Another week – a few more interesting discoveries from the internet.

  • First off – the 2024 DORA survey is out. I look forward to seeing the results and analysis when they’re available.
  • I continue to be a fan of Steve Denning’s writing – and of simple heuristics as well. His latest article on A Powerful Tool That Sees Behind The Financial Headlines is really interesting.
  • I found Sad Servers this week. It’s like a CTF – but for debugging linux servers.
  • I dropped using Windows when I left Microsoft (and used a Mac laptop my last year there). But it’s taken me until this week to discover RayCast, and I’m an insta-fan.
  • Finally, HBR hit it out of the park with this short – and painfully accurate article on 4 Reasons Why Managers Fail.

That’s Five, so I’m out. Have a great weekend.

bookmark_borderFive for Friday – April 5, 2024

It’s been another too-full week – but here are a few things I’ve found worth sharing.

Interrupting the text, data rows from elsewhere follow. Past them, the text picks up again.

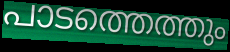
പാടത്തെത്തും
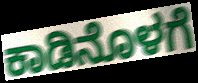
ಕಾಡಿನೊಳಗೆ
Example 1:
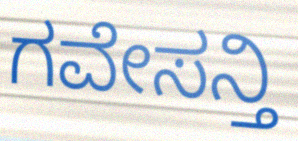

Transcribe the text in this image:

ಗವೇಸನ್ತಿ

  • First – I don’t often use these posts to talk about the podcast, but this week was both the 10th anniversary, and our 200th episode. I promise to try to not talk about the podcast until we get to 250.
  • There’s a lot of good advice in this article on How to Self-Manage Even if You Have a Manager – just about everyone I know who’s been successful in knowledge work has inherently followed most of this advice early in their career
  • Raymond Chen’s blog is the only Microsoft blog I read. Every so often there’s yet-another-entry in his wrong-side-of-this-airtight-hatchway series where someone discovers that as an administrator, they can mess up their system. Makes me shake my head, but always still a fun read. It rather involved being on the other side of this airtight hatchway: System corruption caused by an administrator
  • It still pains me how many people “test” LLMs without any idea how they work. This quiz – Exploring LLM Weirdness: A Quiz Game has you interact with an LLM until you can teach it the right answer – and in doing so, explains the limitations of LLMs and provides a few insights into how they work.
  • Finally, I’ve been taking a break from Starfield and Baldur’s Gate to play Bloodstained. I’m always a sucker for metroidvania games, and this one has been a lot of fun so far

Once again, thanks for reading – see ya’ in a week.

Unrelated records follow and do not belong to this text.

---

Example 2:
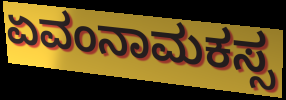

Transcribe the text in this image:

ಏವಂನಾಮಕಸ್ಸ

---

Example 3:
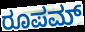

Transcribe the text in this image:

ರೂಪಮ್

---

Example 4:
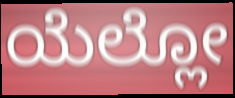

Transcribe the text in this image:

ಯೆಲ್ಲೋ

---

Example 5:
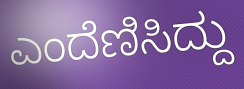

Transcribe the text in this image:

ಎಂದೆಣಿಸಿದ್ದು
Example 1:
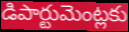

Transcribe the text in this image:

డిపార్టుమెంట్లకు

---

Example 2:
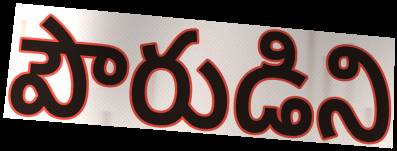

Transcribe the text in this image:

పౌరుడిని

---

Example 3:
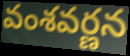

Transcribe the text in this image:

వంశవర్ణన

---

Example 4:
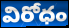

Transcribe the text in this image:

విరోధం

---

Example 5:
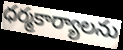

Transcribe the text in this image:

ధర్మకార్యాలను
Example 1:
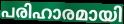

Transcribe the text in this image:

പരിഹാരമായി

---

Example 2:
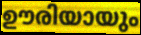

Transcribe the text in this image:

ഊരിയായും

bookmark_borderFive for Friday – March 29, 2024

Happy Friday everyone – read on for some potential interest…

  • First, an announcement. Wednesday, April 3 is the Tenth Anniversary of the AB Testing Podcast – and it’s also our 200th episode. We’re going to record it live at 6:00pm PDT – it’s basically a podcast / webinar.
    If you want to take part, join our Slack group and you’ll find a gcal link in the #general channel – or if you don’t do slack, I’ll plan to post details on linkedin beginning on Monday.
  • I’m a little late in posting today, because I took the day off for first hike of the spring. The Wallace Lake Loop was perfect – with a few side trip, it was a fun ten miles.
  • As a current remote worker – and an advocate, I found a lot of interesting points in this 2024 State of Remote Work.
  • This article is targeted at Quality Engineers, but everyone should read it – RAG for Quality Engineers
  • And…I stumbled this article from Ryan Peterman that was clear, accurate, and valuable The Tech Lead’s Playbook.

That’s all for this week, and that’s all for March 2024. Hope to see some of you (virtually) Wednesday night.

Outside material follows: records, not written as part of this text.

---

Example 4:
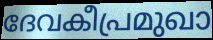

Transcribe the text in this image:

ദേവകീപ്രമുഖാ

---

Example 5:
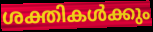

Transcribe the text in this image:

ശക്തികൾക്കും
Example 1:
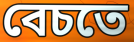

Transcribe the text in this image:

বেচতে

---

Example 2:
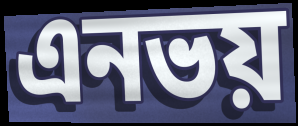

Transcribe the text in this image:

এনভয়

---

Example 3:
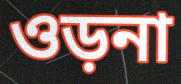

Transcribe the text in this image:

ওড়না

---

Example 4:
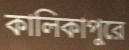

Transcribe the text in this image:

কালিকাপুরে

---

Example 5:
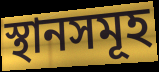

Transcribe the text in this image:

স্থানসমূহ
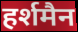
हर्शमैन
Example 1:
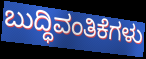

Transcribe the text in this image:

ಬುದ್ಧಿವಂತಿಕೆಗಳು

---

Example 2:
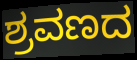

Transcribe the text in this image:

ಶ್ರವಣದ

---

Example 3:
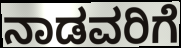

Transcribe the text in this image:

ನಾಡವರಿಗೆ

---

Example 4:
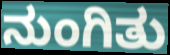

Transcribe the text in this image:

ನುಂಗಿತು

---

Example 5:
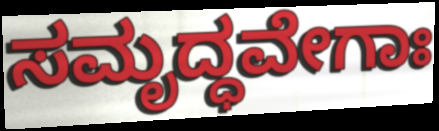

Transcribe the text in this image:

ಸಮೃದ್ಧವೇಗಾಃ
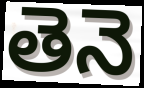
తెనె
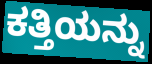
ಕತ್ತಿಯನ್ನು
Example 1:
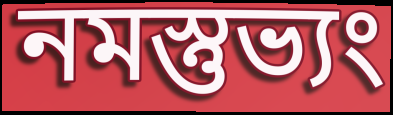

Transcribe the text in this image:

নমস্তুভ্যং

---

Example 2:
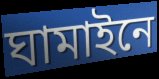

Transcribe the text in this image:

ঘামাইনে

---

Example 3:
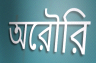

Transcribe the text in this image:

অরৌরি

bookmark_borderFive for Friday – March 22, 2024

I journeyed into public last weekend…and caught a cold. Fortunately, I’m well on the mend, but after a whole lot of isolation over the last four years, being sick is rare – in face, other than my one time bout of COVID last August, this has probably been the only time I’ve been sick since 2019 or earlier.

Anyway – I still had a lot of time to find a few interesting things worth sharing.